Hui Yang

I am a postdoctoral fellow in the Department of Mechanical Engineering at Tufts University, working with Dean Qu of the School of Engineering. My research interest lies in developing and applying theoretical and computational models to study the mechanical behaviors of nanostructured materials across different length and time scales, with the combination of in-situ experimental characterizations. Particular emphasis is placed on translating atomistic insights into the coarse-grained continuum models to understand material behaviors and processes at the macroscopic level. The ultimate goal of my research is to guide experiments and rational designs of new materials with improved performance and reliability through predictive numerical modeling. My current research primarily involves chemo-mechanical modelings of lithium-ion battery materials for energy storage applications. My investigations on a broad range of high-capacity energy materials have provided us the opportunities to obtain atomistic understanding of degradation mechanisms in nanoelectrodes, which will pave the way toward the development of failure-resistant high-performance electrodes for the next-generation rechargeable batteries. The HPC cluster at Tufts provides a reliable computational platform that enables me to run multiple jobs across different length scales simultaneously, i.e., the molecular dynamic simulation at the atomic level, phase-field simulation at microscale, and finite element modeling at macroscale.
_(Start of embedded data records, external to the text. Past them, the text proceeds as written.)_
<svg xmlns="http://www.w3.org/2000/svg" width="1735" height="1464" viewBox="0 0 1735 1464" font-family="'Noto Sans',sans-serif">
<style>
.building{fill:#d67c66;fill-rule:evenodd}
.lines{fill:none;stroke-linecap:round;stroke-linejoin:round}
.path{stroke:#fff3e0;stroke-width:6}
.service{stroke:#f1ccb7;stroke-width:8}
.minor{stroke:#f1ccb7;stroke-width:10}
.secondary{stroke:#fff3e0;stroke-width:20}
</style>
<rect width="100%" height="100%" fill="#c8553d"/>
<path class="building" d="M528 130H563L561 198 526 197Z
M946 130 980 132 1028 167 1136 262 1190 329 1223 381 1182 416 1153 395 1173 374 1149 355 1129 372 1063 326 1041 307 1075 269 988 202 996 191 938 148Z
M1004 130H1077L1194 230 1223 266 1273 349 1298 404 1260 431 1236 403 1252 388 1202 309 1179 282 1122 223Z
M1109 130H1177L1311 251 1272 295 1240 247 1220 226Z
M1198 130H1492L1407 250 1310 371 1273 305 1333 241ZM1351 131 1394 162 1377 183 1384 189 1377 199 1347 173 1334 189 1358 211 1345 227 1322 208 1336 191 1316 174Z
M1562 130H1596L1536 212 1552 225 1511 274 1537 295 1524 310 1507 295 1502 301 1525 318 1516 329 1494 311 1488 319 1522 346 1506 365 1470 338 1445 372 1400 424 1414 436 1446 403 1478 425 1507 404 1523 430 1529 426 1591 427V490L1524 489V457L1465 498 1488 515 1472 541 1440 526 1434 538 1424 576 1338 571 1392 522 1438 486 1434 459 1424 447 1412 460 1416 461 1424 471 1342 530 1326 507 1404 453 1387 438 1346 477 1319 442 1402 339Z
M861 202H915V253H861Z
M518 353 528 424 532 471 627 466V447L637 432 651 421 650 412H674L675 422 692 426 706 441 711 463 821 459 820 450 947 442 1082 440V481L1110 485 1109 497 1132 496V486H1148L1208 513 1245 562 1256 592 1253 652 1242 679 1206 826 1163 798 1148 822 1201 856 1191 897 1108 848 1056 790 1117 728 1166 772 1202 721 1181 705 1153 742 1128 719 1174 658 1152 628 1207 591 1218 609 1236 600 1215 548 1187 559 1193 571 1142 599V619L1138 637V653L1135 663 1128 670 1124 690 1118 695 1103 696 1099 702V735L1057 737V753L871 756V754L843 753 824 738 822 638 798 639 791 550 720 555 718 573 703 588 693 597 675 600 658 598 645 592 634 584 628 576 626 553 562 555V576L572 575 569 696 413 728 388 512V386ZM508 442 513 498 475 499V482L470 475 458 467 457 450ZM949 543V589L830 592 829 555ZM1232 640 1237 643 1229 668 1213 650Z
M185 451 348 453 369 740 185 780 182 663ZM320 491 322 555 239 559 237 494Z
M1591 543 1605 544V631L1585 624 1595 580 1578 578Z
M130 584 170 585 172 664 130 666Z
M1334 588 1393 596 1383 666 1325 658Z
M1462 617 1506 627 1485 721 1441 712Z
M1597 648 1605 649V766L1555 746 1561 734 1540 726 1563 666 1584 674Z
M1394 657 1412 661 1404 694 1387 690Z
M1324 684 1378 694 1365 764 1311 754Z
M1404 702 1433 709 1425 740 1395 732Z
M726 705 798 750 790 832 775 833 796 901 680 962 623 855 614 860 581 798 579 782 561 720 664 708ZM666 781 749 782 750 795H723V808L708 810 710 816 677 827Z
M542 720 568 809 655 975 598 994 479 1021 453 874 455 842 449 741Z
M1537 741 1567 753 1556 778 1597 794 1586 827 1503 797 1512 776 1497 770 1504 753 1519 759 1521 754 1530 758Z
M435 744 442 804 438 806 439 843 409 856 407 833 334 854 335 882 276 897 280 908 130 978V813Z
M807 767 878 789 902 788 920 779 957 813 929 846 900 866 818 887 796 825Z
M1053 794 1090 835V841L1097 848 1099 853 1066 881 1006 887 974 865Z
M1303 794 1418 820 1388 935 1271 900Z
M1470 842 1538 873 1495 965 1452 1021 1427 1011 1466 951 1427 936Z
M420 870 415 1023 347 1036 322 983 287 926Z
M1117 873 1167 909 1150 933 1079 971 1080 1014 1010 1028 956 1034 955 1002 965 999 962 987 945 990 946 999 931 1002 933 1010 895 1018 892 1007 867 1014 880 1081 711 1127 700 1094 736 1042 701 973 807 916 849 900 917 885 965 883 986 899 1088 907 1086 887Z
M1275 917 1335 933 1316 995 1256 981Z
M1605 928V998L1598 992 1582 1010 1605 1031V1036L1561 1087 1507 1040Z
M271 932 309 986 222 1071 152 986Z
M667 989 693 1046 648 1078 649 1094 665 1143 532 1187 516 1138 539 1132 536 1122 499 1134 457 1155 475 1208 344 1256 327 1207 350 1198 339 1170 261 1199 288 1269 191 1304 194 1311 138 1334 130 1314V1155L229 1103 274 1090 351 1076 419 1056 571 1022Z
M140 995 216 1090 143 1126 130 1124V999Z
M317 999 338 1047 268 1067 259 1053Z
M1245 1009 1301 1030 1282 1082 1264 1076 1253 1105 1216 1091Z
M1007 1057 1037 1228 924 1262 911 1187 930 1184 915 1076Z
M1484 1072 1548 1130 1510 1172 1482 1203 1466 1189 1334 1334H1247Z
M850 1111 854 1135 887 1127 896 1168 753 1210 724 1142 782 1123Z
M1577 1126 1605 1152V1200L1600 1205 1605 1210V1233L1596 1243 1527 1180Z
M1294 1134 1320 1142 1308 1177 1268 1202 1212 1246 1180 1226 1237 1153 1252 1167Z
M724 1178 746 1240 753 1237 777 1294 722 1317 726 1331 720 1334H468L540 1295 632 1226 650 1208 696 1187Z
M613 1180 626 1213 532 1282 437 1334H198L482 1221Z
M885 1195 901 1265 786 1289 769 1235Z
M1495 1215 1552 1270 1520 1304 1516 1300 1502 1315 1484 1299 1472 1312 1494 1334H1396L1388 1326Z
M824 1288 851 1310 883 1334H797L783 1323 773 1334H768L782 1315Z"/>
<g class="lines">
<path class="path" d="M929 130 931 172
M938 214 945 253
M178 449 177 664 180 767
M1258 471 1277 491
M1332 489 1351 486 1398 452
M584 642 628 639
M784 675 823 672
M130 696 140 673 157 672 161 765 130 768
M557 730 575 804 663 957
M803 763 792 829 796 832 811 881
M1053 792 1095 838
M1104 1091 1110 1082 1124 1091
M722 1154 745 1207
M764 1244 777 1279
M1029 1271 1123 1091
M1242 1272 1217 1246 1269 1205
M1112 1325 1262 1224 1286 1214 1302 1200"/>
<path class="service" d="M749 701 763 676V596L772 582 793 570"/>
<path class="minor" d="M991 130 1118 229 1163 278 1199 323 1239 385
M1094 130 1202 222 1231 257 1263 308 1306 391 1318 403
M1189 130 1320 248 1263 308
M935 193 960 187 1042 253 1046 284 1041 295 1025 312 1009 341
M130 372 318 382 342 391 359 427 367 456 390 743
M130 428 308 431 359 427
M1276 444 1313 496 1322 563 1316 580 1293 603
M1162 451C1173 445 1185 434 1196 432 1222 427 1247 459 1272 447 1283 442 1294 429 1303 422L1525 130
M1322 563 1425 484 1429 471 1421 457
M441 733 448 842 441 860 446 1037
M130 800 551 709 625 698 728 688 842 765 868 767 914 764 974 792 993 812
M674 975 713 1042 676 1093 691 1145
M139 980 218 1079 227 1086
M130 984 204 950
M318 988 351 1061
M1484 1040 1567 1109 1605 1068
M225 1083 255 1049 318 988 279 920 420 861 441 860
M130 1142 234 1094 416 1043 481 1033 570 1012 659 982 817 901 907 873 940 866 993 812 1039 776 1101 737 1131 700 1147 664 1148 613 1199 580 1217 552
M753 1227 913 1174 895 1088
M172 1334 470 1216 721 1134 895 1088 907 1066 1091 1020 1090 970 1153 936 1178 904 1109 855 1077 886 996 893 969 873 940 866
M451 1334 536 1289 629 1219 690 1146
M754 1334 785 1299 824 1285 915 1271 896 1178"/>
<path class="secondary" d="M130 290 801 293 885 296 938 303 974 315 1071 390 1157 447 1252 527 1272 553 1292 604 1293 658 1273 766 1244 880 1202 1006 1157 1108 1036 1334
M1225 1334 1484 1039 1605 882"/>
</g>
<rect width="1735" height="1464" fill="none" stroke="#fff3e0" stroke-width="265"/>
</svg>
With the HPC cluster, I can run the computationally expensive simulations with multiple CPUs, which are totally impossible for me to run on my office desktop, and thus the efficiency of my simulation work is highly promoted. In addition, with the various installed software and compilers on the cluster, I can also run some in-house codes and user subroutines (i.e., in C or Fortran) to meet my research requirements.  Finally, the service and support from the HPC center has been very helpful for software installation, debugging.